## ABOUT THIS TASK
Retype the records exactly.
[[ DATA TO PROCESS open ]]
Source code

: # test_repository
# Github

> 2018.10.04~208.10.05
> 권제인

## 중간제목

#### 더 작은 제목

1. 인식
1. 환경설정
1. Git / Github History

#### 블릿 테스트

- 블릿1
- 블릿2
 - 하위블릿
[[ DATA TO PROCESS closed ]]
## RESULT OF THE TASK
Source code

: # test_repository
# Github

> 2018.10.04~208.10.05
> 권제인

## 중간제목

#### 더 작은 제목

1. 인식
1. 환경설정
1. Git / Github History

#### 블릿 테스트

- 블릿1
- 블릿2
 - 하위블릿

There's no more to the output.